# Source passage:
2013 saw emergence of potential giant CA defense contractor

2013 saw emergence of potential giant CA defense contractor

googleworldMost of the reports last month that Mountain View-based Google bought Boston Dynamics — its eighth recent purchase of a robotics firm — focused on how this fit in with so many “moon shot” Google initiatives. Some stories looked forward to the arrival of Google personal assistant robots that pair up with features of the Google Android smartphone operating system that are meant to make your phone a de facto cyber personal assistant. Apple-philes may be in shock to hear this, but OK Google has left Siri far behind in what it can do.

Yet the analyses in some corners focused on the fact that these moves position Google as the next in the great tradition of huge California defense contractors — even if the company says it has no interest in becoming a big defense contractor. DARPA money helped many of the robotics firms that Google purchased. And the Pentagon’s vast interest in robotics could be a huge profit center for Google.

# Available data:
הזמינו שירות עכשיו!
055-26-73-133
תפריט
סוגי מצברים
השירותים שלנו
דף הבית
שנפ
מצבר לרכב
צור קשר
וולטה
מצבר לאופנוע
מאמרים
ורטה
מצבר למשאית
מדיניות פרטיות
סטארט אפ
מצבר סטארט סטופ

---

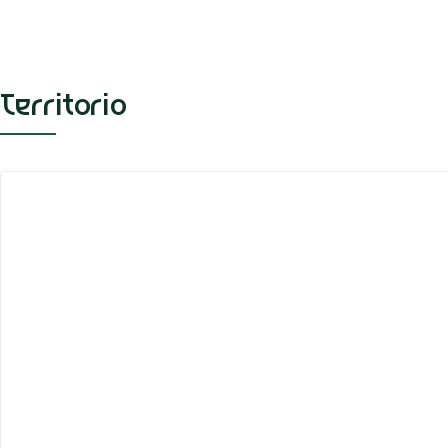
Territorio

--

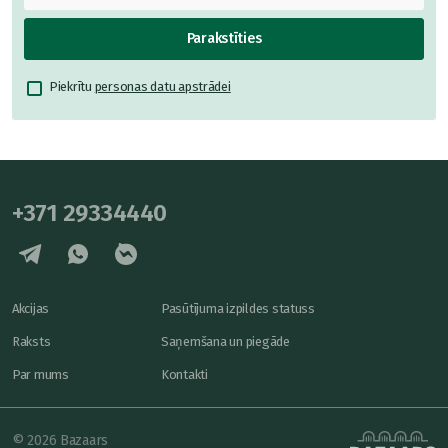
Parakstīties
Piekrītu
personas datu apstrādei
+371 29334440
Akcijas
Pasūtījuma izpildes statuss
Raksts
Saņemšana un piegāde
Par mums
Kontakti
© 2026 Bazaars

# Directive:
Reproduce word for word the part of the article on Google as a defense contractor from "Yet the analyses" up to and including "center for Google.".

# Response area:
Yet the analyses in some corners focused on the fact that these moves position Google as the next in the great tradition of huge California defense contractors — even if the company says it has no interest in becoming a big defense contractor. DARPA money helped many of the robotics firms that Google purchased. And the Pentagon’s vast interest in robotics could be a huge profit center for Google.